Sunday Polls

The first round of the Tory leadership contest is on Tuesday and the last few days have been dominated by questions about David Cameron’s past – specifically whether or not he ever used drugs at university. Today is our first chance of seeing whether or not the allegations have made any difference to the contest.

Sadly there isn’t YouGov poll of Conservative members this weekend, so we can’t tell if their opinions of Cameron have changed. There is, however, a BPIX poll of the general public in the Mail on Sunday and a Communicate Research poll in the Indy on Sunday.

BPIX have a full set of hypothetical voting intention polls, asking how respondents would vote if each of the contenders in the Conservative leadership election were Tory leader, along with some specific questions about views on drugs.

BPIX don’t give the detailed voting intention figures, but at present Labour are 7 points ahead of the Conservatives (whatever that may mean – we don’t know how people are answering the standard voting intention – when they say how they’d vote in a General Election tomorrow are they already taking into account who they expect to be the next leader? We don’t know). With Cameron as leader the Labour lead would fall to 5 points, while under Ken Clarke the Labour lead would increase to 9 points and under Liam Fox or David Davis the Labour lead would increase to 13 points.

As I’ve noted before, questions like these don’t really tell us how well the parties would do at the next general election if they were led by the different candidates – respondents do take into account the context of the question and use it to indictate a preference for one candidate or another, not to mention the fact that whichever of the candidates does become leader may be very different to how the respondents imagine them to be.

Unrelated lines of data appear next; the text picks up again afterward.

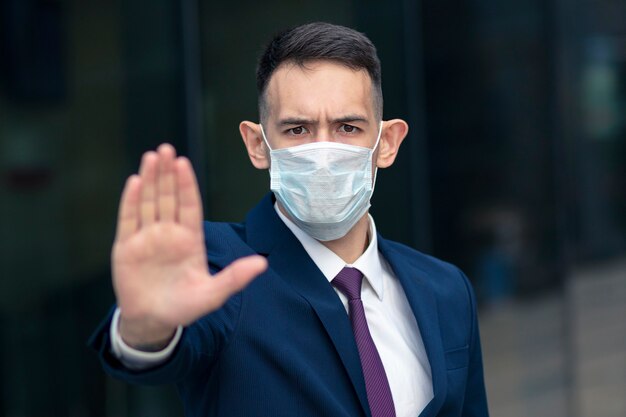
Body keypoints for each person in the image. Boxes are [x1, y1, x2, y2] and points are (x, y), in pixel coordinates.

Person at [89, 22, 489, 417]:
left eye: (347, 127)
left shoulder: (446, 290)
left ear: (386, 144)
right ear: (258, 145)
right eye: (297, 129)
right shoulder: (220, 267)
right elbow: (159, 345)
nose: (323, 152)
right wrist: (145, 329)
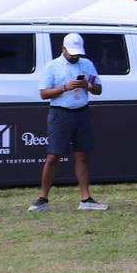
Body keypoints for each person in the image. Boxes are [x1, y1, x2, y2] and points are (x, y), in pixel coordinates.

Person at [33, 32, 107, 211]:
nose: (75, 56)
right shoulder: (52, 66)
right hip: (60, 114)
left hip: (82, 112)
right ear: (63, 49)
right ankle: (43, 199)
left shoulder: (87, 64)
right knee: (53, 156)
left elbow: (99, 89)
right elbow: (43, 93)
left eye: (78, 53)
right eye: (72, 52)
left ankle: (86, 199)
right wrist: (65, 87)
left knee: (82, 155)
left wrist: (87, 85)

It does serve as a good proxy for how popular they are, and how much support they are likely to gain in the short term compared to each other (in the long term of course, it depends on what they do after they become leader!)

The poll also asked about the drugs issue. Opinion was sharply divided on whether or not David Cameron was right to refuse to answer questions on his past behaviour – 44% said he should answer, 43% said he shouldn’t. BPIX asked what people thought should happen if it emerged that a leadership contender had used drugs – should he stand down? Half of respondents thought that a leadership contender who had used class A drugs like cocaine shouldn’t have to stand down, 36% thought he should.

Asking just Conservative voters support for Cameron’s position became stronger. 39% of Tory voters said he should answer questions, with 52% saying he was right not to. Only 29% thought that a contender should stand down for having taken Class A drugs like cocaine, 61% disageed. So Tory voters seem to think that Cameron is right not to answer questions about taking drugs, and most wouldn’t seem to be too fussed if he had.

The Communicate research poll in the Independent was much shorter, and just did a forced choice question between Labour and Conservative under David Cameron and David Davis (why a forced choice rather than a voting intention I don’t know). Again David Cameron would do better, but this time the difference is much, much smaller closer – Cameron would only cut the Labour lead by 1 point more than Davis.